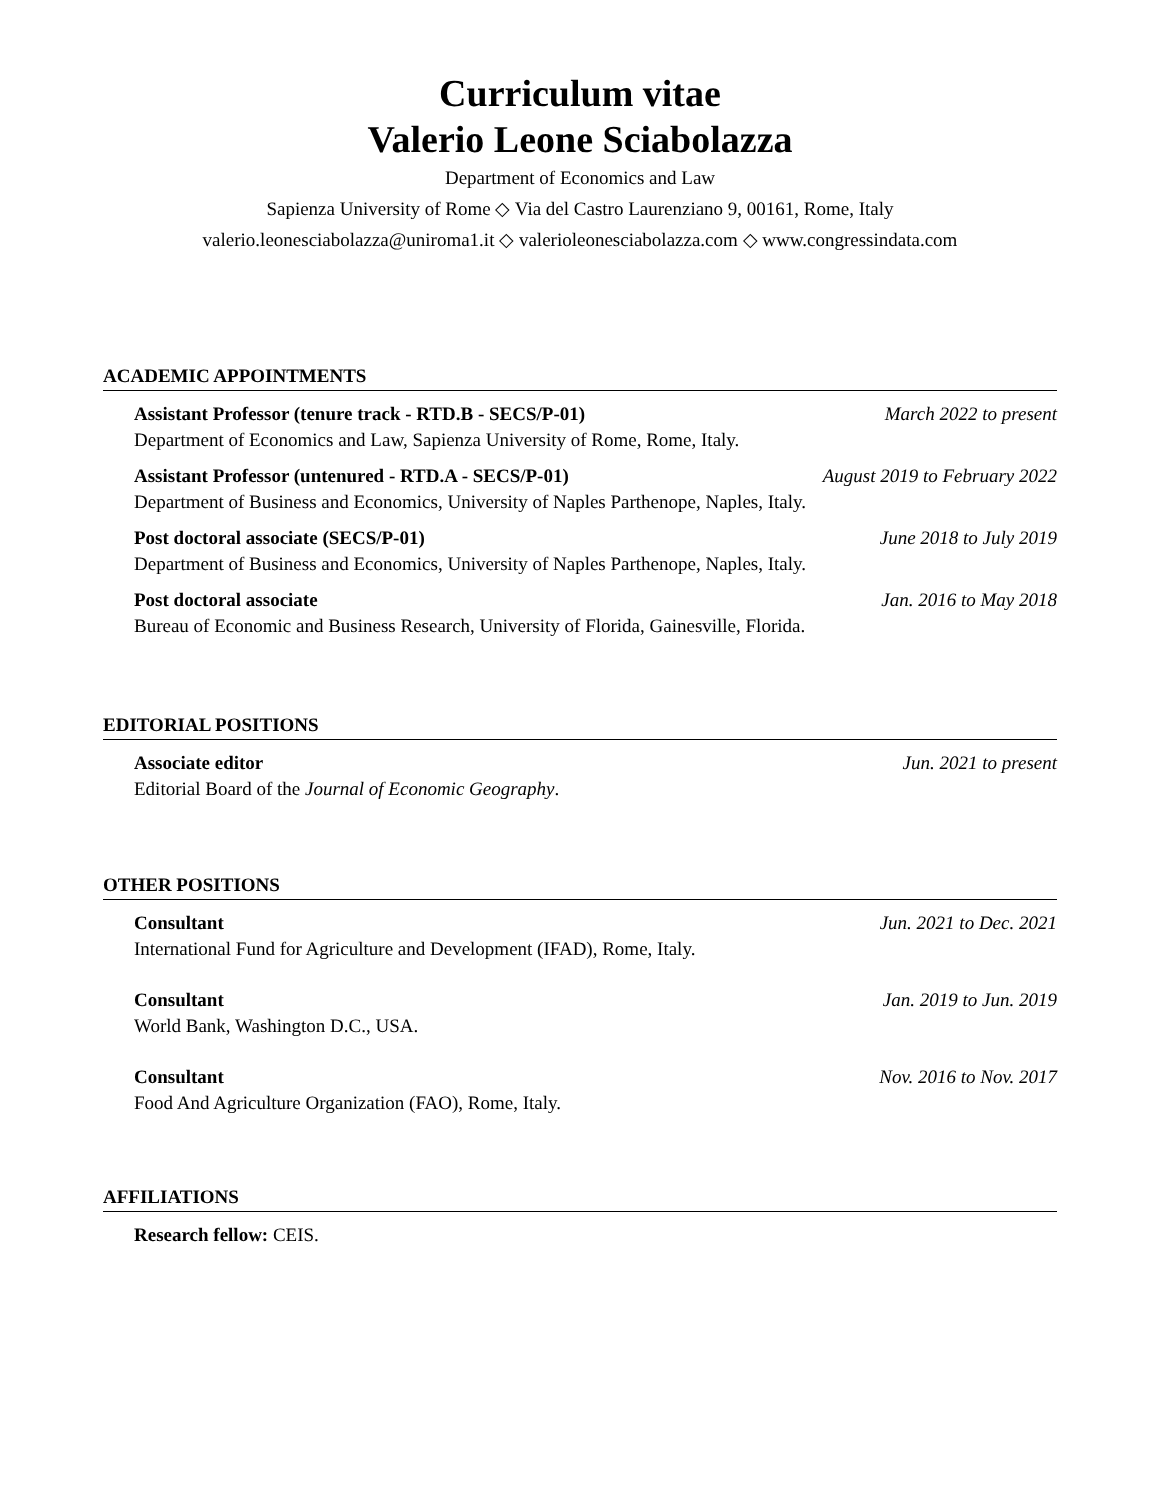Curriculum vitae
Valerio Leone Sciabolazza
Department of Economics and Law
Sapienza University of Rome ◇ Via del Castro Laurenziano 9, 00161, Rome, Italy
valerio.leonesciabolazza@uniroma1.it ◇ valerioleonesciabolazza.com ◇ www.congressindata.com
ACADEMIC APPOINTMENTS
Assistant Professor (tenure track - RTD.B - SECS/P-01) March 2022 to present
Department of Economics and Law, Sapienza University of Rome, Rome, Italy.
Assistant Professor (untenured - RTD.A - SECS/P-01) August 2019 to February 2022
Department of Business and Economics, University of Naples Parthenope, Naples, Italy.
Post doctoral associate (SECS/P-01) June 2018 to July 2019
Department of Business and Economics, University of Naples Parthenope, Naples, Italy.
Post doctoral associate Jan. 2016 to May 2018
Bureau of Economic and Business Research, University of Florida, Gainesville, Florida.
EDITORIAL POSITIONS
Associate editor Jun. 2021 to present
Editorial Board of the Journal of Economic Geography.
OTHER POSITIONS
Consultant Jun. 2021 to Dec. 2021
International Fund for Agriculture and Development (IFAD), Rome, Italy.
Consultant Jan. 2019 to Jun. 2019
World Bank, Washington D.C., USA.
Consultant Nov. 2016 to Nov. 2017
Food And Agriculture Organization (FAO), Rome, Italy.
AFFILIATIONS
Research fellow: CEIS.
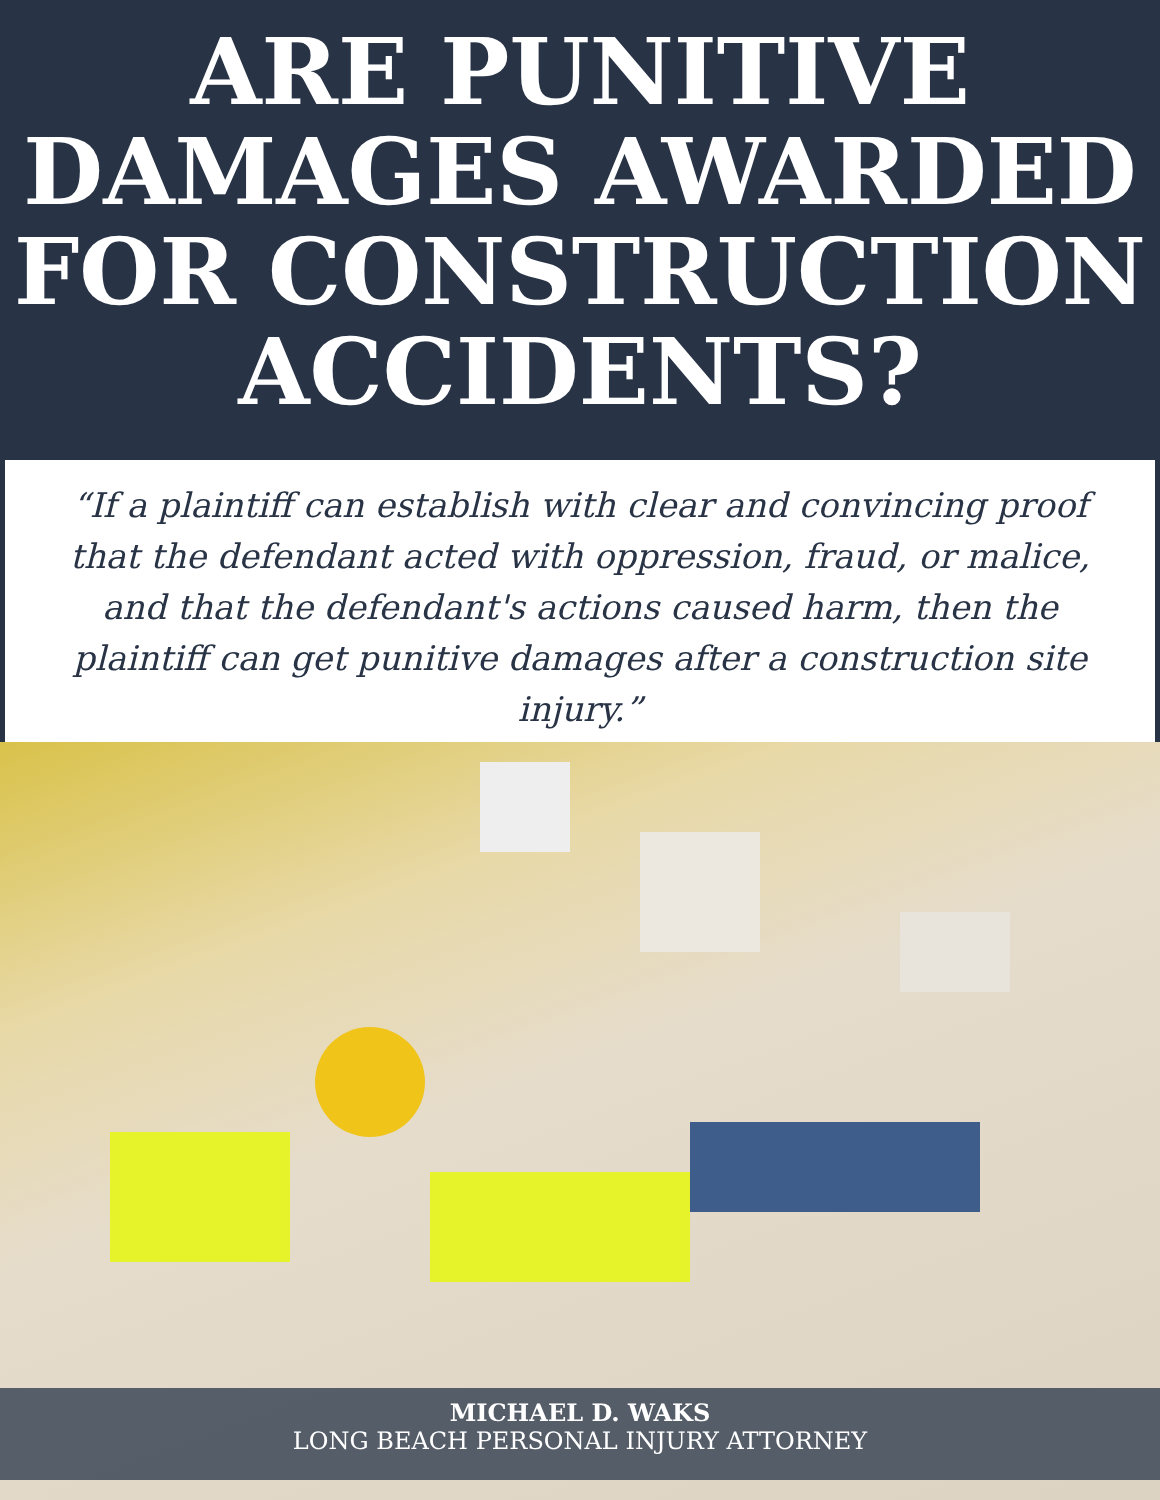ARE PUNITIVE
DAMAGES AWARDED
FOR CONSTRUCTION
ACCIDENTS?
“If a plaintiff can establish with clear and convincing proof that the defendant acted with oppression, fraud, or malice, and that the defendant's actions caused harm, then the plaintiff can get punitive damages after a construction site injury.”
MICHAEL D. WAKS
LONG BEACH PERSONAL INJURY ATTORNEY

┄┄┄┄┄┄

Exercise prompt:
Your answer must be an exact transcription of every entry, minus the pictures.

Reply:
Curriculum vitae
Valerio Leone Sciabolazza
Department of Economics and Law
Sapienza University of Rome ◇ Via del Castro Laurenziano 9, 00161, Rome, Italy
valerio.leonesciabolazza@uniroma1.it ◇ valerioleonesciabolazza.com ◇ www.congressindata.com
ACADEMIC APPOINTMENTS
Assistant Professor (tenure track - RTD.B - SECS/P-01) March 2022 to present
Department of Economics and Law, Sapienza University of Rome, Rome, Italy.
Assistant Professor (untenured - RTD.A - SECS/P-01) August 2019 to February 2022
Department of Business and Economics, University of Naples Parthenope, Naples, Italy.
Post doctoral associate (SECS/P-01) June 2018 to July 2019
Department of Business and Economics, University of Naples Parthenope, Naples, Italy.
Post doctoral associate Jan. 2016 to May 2018
Bureau of Economic and Business Research, University of Florida, Gainesville, Florida.
EDITORIAL POSITIONS
Associate editor Jun. 2021 to present
Editorial Board of the Journal of Economic Geography.
OTHER POSITIONS
Consultant Jun. 2021 to Dec. 2021
International Fund for Agriculture and Development (IFAD), Rome, Italy.
Consultant Jan. 2019 to Jun. 2019
World Bank, Washington D.C., USA.
Consultant Nov. 2016 to Nov. 2017
Food And Agriculture Organization (FAO), Rome, Italy.
AFFILIATIONS
Research fellow: CEIS.
ARE PUNITIVE
DAMAGES AWARDED
FOR CONSTRUCTION
ACCIDENTS?
“If a plaintiff can establish with clear and convincing proof that the defendant acted with oppression, fraud, or malice, and that the defendant's actions caused harm, then the plaintiff can get punitive damages after a construction site injury.”
MICHAEL D. WAKS
LONG BEACH PERSONAL INJURY ATTORNEY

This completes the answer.